— Excerpt to read —
Lucio-Rayos v. Sessions

Decision Date14 November 2017
Docket NumberNo. 15-9584,15-9584
Citation875 F.3d 573
Parties Juan Alberto LUCIO-RAYOS, Petitioner, v. Jefferson B. SESSIONS III, United States Attorney General, Respondent. Immigrant Defense Project ; National Immigration Project of the National Lawyers Guild; American Immigration Lawyers Association; Detention Watch Network; Rocky Mountain Immigrant Advocacy Network ; Colorado Lawyers Committee; New Mexico Criminal Defense Lawyers Association ; Utah Association of Criminal Defense Lawyers ; Professor Christopher Lasch; Professor Noah B. Novogrodsky; Professor Violeta Chapin, Amici Curiae.
CourtU.S. Court of Appeals — Tenth Circuit

James S. Lamb, Chan Law Firm, Denver, Colorado, for Petitioner.

— Task description —
In the case header, which court decided the case?

— Data provided —
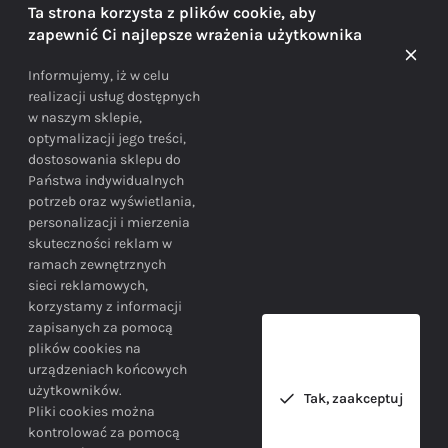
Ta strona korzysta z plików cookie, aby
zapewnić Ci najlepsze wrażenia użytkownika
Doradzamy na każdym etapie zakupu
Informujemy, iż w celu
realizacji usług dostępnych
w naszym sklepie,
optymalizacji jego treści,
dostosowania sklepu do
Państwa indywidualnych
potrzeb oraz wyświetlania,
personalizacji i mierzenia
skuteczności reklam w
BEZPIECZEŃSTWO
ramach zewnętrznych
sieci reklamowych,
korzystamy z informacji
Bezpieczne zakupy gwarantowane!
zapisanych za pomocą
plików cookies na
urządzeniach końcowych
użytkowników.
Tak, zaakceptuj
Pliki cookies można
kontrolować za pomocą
---
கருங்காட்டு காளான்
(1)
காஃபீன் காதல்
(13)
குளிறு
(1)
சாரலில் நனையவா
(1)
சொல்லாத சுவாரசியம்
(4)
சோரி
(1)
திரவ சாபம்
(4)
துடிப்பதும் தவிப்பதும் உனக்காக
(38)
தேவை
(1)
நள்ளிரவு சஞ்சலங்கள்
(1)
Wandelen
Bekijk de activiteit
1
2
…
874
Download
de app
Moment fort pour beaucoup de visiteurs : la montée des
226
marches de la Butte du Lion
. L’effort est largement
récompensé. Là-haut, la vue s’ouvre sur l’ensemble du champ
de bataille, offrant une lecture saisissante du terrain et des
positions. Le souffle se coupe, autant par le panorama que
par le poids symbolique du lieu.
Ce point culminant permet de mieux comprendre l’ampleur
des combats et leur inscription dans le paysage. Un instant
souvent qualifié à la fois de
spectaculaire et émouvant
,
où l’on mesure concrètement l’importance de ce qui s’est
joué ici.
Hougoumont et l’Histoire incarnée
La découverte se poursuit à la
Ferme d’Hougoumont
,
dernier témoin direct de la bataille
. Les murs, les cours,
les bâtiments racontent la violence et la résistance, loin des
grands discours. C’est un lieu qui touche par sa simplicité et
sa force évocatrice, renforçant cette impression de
* * *
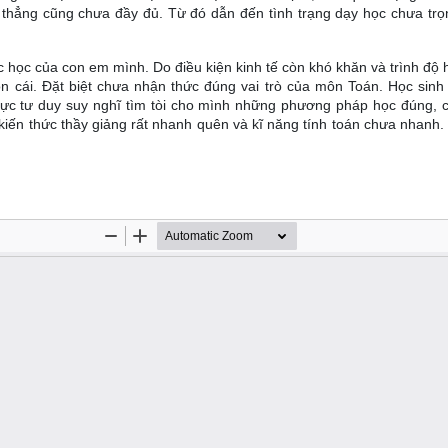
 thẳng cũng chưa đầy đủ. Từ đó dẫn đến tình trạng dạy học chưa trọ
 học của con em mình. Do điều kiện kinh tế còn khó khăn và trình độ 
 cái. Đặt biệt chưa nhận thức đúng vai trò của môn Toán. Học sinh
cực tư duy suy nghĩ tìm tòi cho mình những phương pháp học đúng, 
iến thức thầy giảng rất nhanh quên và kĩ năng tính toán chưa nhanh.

— Output for this task —
The U.S. Court of Appeals — Tenth Circuit